Référence : 2023 CF 1033

[TRADUCTION FRANÇAISE]

Toronto (Ontario), le 28 juillet 2023

En présence de madame la juge McDonald

ENTRE :

ROBERT TAILLEFER

demandeur

et

LE PROCUREUR GÉNÉRAL DU CANADA ET

SYLVAIN FREDETTE

défendeurs

ORDONNANCE ET MOTIFS

[1] Au moyen d’une requête présentée conformément à l’article 369 des Règles des Cours fédérales, DORS/98-106 [les Règles], l’Institut de la propriété intellectuelle du Canada/Intellectual Property Institute of Canada [IPIC] demande en vertu de l’article 109 l’autorisation d’intervenir dans la demande de contrôle judiciaire sous-jacente.

[2] Les avocats du demandeur ont indiqué qu’ils appuyaient l’intervention proposée par l’IPIC, mais n’ont présenté aucune observation à cet égard.

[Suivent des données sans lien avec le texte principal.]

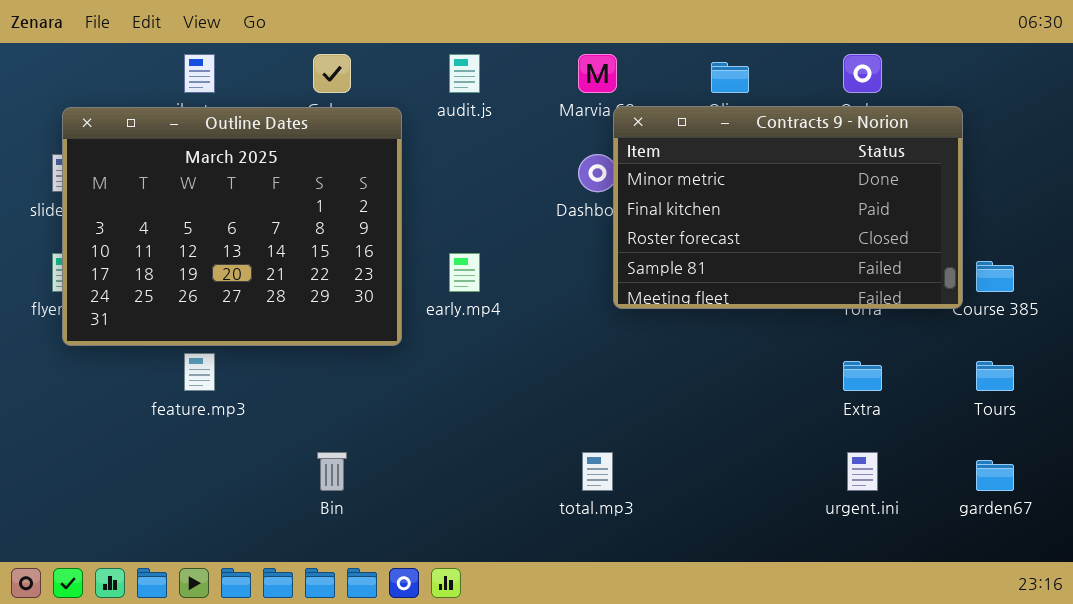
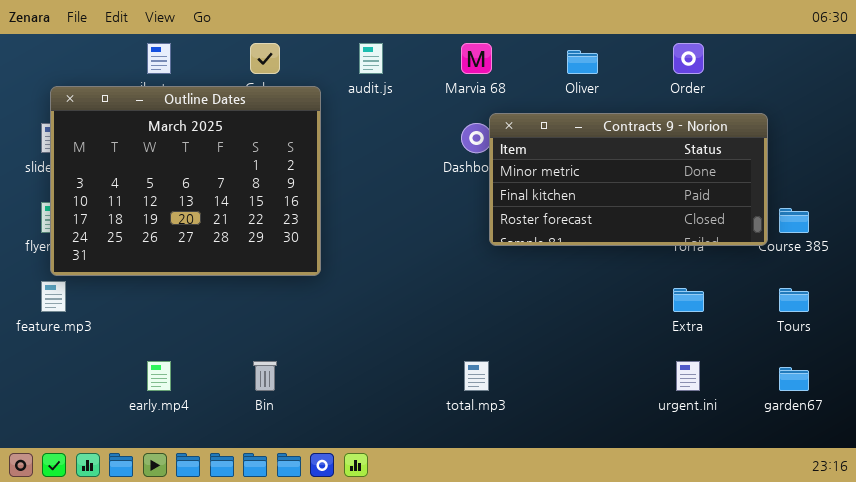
Contracts 9 - Norion: [613,106,963,309] -> [489,113,768,246], resized
early.mp4: [449,253,480,292] -> [147,361,171,391], moved
feature.mp3: [184,353,215,391] -> [41,281,66,312], moved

[3] Quant aux défendeurs, le procureur général du Canada conteste la requête en intervention de l’IPIC, et Sylvain Fredette n’a présenté aucune observation au sujet de la requête.

I. Contexte

[4] Dans la demande sous-jacente, le demandeur sollicite le contrôle judiciaire de la décision du 20 décembre 2022 par laquelle le commissaire aux brevets [le commissaire] a refusé de rétablir la demande de brevet du demandeur, réputée abandonnée, parce que ce dernier n’avait pas exercé la « diligence requise » pour maintenir sa demande de brevet en état. La demande de contrôle judiciaire a été déposée le 27 janvier 2023, et la date d’audience a été fixée au 25 septembre 2023.

[5] L’IPIC a déposé sa requête le 28 juin 2023. Dans les documents joints à sa requête, l’IPIC se décrit de la manière suivante :

[traduction]
L’Institut de la propriété intellectuelle du Canada/Intellectual Property Institute of Canada (IPIC) est l’association professionnelle canadienne à laquelle adhèrent les agents de brevets, les agents de marques de commerce, les avocats et les universitaires spécialisés en propriété intellectuelle. Pour s’acquitter de sa mission de protection des droits de propriété intellectuelle au Canada, l’IPIC intervient depuis longtemps devant les tribunaux. De plus, il lui arrive souvent de présenter au législateur ses observations au sujet de nouvelles politiques ou dispositions législatives relatives à la propriété intellectuelle, comme dans le cas des modifications apportées en 2019 à la Loi sur les brevets, lesquelles ont introduit la notion de « diligence requise ».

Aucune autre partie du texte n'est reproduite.